The title of this post is an inside joke aimed at my friend who doesn’t really like Myers Briggs. He has been editing my Everything every week newsletter for bookkeeping, and I send drafts to him with the bracketed [jake] in the title when they are ready for him to review.
I was listening to a podcast about narratives, and they used Myers Briggs as an example of where there can be a tendency to use a tool as a narrative inappropriately.
Mbti can be a useful tool, was their point, but syncing into a narrative about myself as “being” one of the types and thus being tied to certain outcomes / limitations would not be useful and would be harmful.
This podcast was by the main people I learned Mbti from, Personality Hacker, so it’s not by a critic of Mbti but a proponent.
but it occurred to me that because I learned Mbti from their content, and because I think they’ve always had this perspective about the distinction between tools and narratives, I think it’s always lived in my head as more of a tool than a narrative.
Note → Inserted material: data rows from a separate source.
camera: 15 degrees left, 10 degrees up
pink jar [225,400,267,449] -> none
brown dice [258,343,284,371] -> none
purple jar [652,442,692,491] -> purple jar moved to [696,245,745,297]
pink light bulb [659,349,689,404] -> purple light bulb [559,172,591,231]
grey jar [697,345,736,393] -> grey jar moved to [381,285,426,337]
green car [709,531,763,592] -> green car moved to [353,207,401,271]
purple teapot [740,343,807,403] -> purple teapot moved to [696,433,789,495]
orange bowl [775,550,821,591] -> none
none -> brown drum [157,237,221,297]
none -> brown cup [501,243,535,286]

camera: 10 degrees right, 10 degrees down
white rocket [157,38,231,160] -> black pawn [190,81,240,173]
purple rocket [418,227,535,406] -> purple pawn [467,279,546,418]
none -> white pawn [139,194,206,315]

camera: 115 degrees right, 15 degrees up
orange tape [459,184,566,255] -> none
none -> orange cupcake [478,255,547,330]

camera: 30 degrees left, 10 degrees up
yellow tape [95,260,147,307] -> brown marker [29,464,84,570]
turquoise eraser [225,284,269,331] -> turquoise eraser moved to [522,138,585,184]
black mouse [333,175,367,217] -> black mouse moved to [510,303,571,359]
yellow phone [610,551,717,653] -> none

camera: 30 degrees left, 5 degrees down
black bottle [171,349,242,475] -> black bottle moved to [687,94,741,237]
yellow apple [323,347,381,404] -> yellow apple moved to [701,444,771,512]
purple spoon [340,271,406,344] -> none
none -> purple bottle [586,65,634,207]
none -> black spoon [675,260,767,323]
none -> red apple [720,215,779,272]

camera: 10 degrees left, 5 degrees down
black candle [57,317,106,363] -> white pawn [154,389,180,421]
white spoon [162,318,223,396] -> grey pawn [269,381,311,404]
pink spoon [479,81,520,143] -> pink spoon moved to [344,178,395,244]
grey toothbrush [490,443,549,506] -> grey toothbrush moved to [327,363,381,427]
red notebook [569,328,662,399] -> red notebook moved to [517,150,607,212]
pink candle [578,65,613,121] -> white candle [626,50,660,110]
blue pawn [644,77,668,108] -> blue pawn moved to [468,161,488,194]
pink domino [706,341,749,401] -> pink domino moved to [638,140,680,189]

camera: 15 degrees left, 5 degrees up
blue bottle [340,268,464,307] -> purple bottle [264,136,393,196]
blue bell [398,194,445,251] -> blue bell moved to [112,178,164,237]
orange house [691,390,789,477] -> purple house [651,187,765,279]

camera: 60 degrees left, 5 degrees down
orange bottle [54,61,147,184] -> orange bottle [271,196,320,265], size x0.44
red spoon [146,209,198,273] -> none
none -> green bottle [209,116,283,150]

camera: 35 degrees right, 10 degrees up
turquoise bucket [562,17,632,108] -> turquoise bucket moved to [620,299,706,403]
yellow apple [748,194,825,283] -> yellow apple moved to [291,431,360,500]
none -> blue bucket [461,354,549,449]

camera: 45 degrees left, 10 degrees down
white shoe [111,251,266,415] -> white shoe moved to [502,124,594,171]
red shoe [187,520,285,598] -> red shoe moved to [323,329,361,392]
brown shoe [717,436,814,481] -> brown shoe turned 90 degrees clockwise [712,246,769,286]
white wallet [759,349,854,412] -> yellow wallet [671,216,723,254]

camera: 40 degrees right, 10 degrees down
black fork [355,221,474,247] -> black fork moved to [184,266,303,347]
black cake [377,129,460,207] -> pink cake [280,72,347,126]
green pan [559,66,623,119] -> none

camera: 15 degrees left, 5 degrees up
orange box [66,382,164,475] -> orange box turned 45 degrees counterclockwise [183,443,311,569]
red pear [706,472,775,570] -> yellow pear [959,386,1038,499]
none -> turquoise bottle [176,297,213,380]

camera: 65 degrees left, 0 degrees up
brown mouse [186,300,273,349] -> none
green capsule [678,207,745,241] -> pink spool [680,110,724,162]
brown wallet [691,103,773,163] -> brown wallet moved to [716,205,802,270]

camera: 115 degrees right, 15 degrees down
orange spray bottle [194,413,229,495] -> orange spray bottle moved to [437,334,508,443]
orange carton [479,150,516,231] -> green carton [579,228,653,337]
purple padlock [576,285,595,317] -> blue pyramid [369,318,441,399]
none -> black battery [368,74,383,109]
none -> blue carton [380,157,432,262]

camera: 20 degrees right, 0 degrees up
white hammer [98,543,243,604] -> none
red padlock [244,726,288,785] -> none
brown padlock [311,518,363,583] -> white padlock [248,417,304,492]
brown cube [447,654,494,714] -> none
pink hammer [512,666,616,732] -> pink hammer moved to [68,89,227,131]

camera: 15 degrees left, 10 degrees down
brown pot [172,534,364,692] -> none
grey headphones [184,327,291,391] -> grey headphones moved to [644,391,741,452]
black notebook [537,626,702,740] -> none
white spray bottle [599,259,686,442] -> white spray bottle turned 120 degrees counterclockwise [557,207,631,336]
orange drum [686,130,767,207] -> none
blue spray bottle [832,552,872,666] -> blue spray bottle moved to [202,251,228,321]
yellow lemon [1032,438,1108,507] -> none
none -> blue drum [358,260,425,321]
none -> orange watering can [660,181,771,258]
and it occurred to me that the Main way people use Mbti is as a narrative not a tool.
becasuse to use it as a tool is a lot harder than to engage with it as a narrative.
And I was thinking then that probably it is best for me to notice where And when I’m slipping into a narrative approach, thinking that My life will go a certain way because “I am an entp” or something, and to deconstruct that narrative and drop it when it’s inappropriate.